--- Supplied data ---

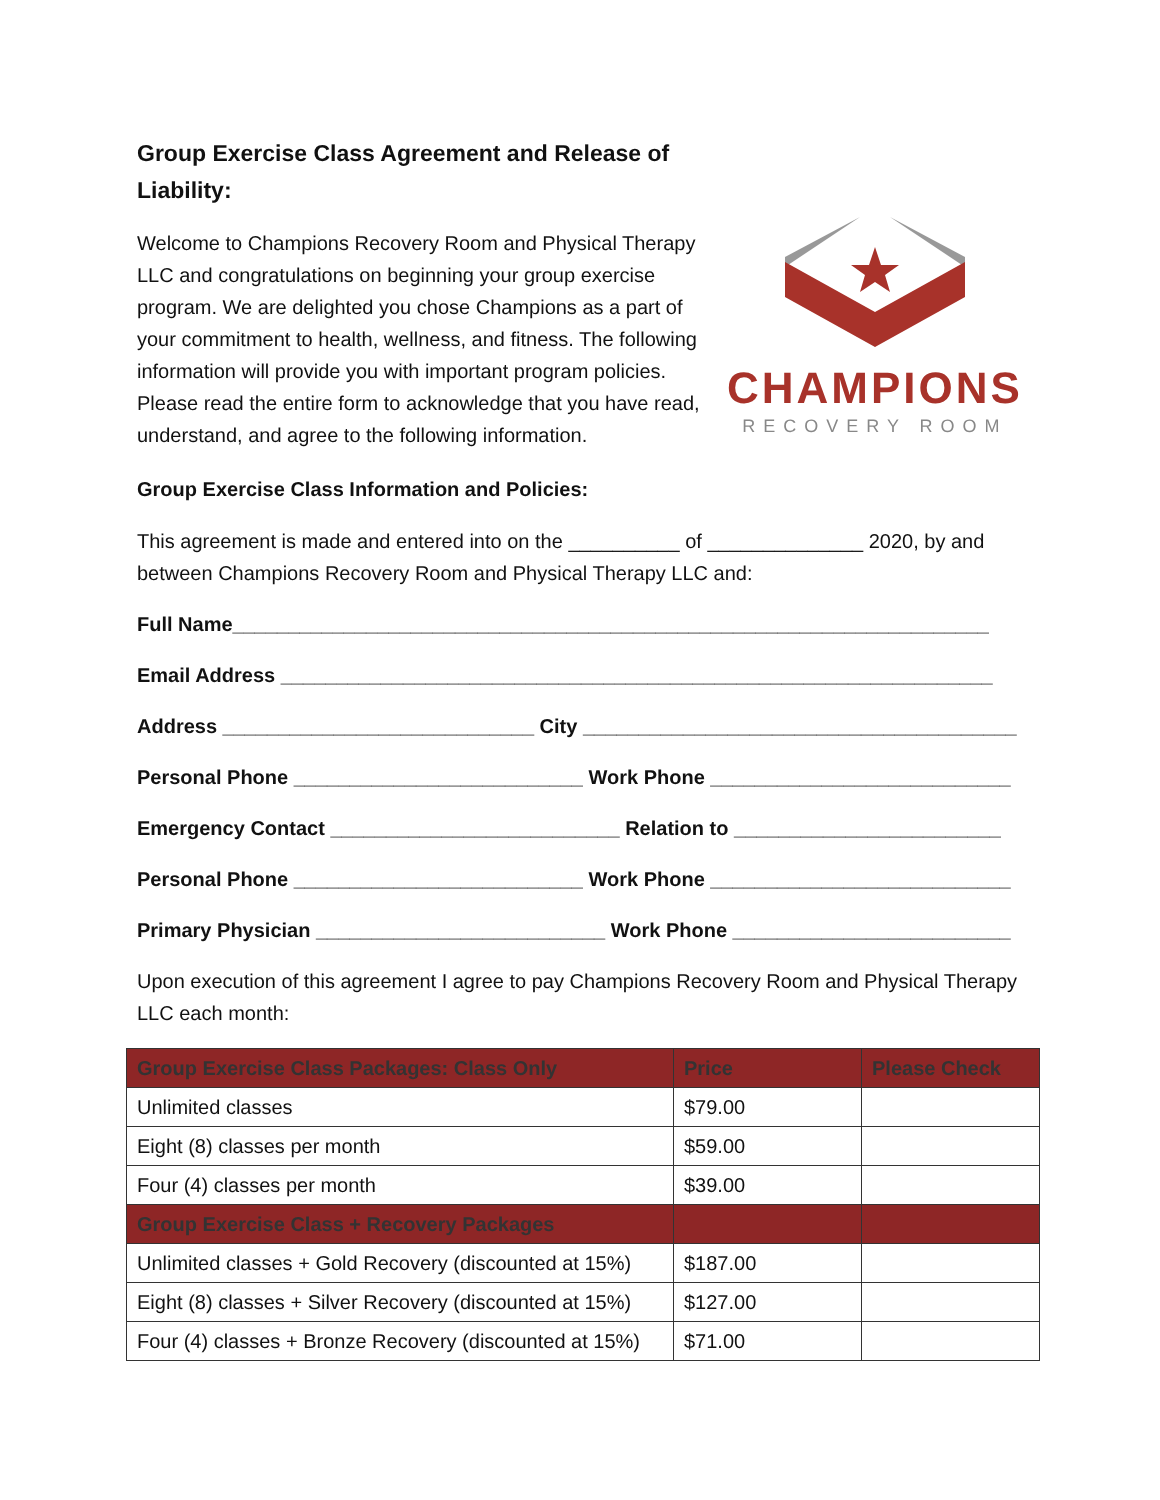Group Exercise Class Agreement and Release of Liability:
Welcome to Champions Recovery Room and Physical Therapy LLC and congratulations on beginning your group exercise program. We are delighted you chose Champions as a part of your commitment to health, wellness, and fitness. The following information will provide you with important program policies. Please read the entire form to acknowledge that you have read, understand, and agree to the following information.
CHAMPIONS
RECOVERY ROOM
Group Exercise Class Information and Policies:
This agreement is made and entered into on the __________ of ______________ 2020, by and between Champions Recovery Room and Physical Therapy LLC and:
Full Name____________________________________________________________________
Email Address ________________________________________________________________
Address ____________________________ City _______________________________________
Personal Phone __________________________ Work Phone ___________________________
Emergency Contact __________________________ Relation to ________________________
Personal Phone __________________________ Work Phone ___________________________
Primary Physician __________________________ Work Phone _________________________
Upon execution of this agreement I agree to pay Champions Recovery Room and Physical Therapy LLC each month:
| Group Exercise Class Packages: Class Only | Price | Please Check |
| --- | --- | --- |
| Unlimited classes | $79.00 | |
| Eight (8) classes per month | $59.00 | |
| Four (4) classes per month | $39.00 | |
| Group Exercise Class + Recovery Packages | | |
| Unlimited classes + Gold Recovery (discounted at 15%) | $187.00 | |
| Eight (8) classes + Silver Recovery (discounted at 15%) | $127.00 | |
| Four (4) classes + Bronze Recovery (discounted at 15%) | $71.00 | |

---

> **Exercise objective**
Reproduce the data verbatim. Do not carry any picture into the copy.

> **Written answer**
Group Exercise Class Agreement and Release of Liability:
Welcome to Champions Recovery Room and Physical Therapy LLC and congratulations on beginning your group exercise program. We are delighted you chose Champions as a part of your commitment to health, wellness, and fitness. The following information will provide you with important program policies. Please read the entire form to acknowledge that you have read, understand, and agree to the following information.
CHAMPIONS
RECOVERY ROOM
Group Exercise Class Information and Policies:
This agreement is made and entered into on the __________ of ______________ 2020, by and between Champions Recovery Room and Physical Therapy LLC and:
Full Name____________________________________________________________________
Email Address ________________________________________________________________
Address ____________________________ City _______________________________________
Personal Phone __________________________ Work Phone ___________________________
Emergency Contact __________________________ Relation to ________________________
Personal Phone __________________________ Work Phone ___________________________
Primary Physician __________________________ Work Phone _________________________
Upon execution of this agreement I agree to pay Champions Recovery Room and Physical Therapy LLC each month:
| Group Exercise Class Packages: Class Only | Price | Please Check |
| --- | --- | --- |
| Unlimited classes | $79.00 | |
| Eight (8) classes per month | $59.00 | |
| Four (4) classes per month | $39.00 | |
| Group Exercise Class + Recovery Packages | | |
| Unlimited classes + Gold Recovery (discounted at 15%) | $187.00 | |
| Eight (8) classes + Silver Recovery (discounted at 15%) | $127.00 | |
| Four (4) classes + Bronze Recovery (discounted at 15%) | $71.00 | |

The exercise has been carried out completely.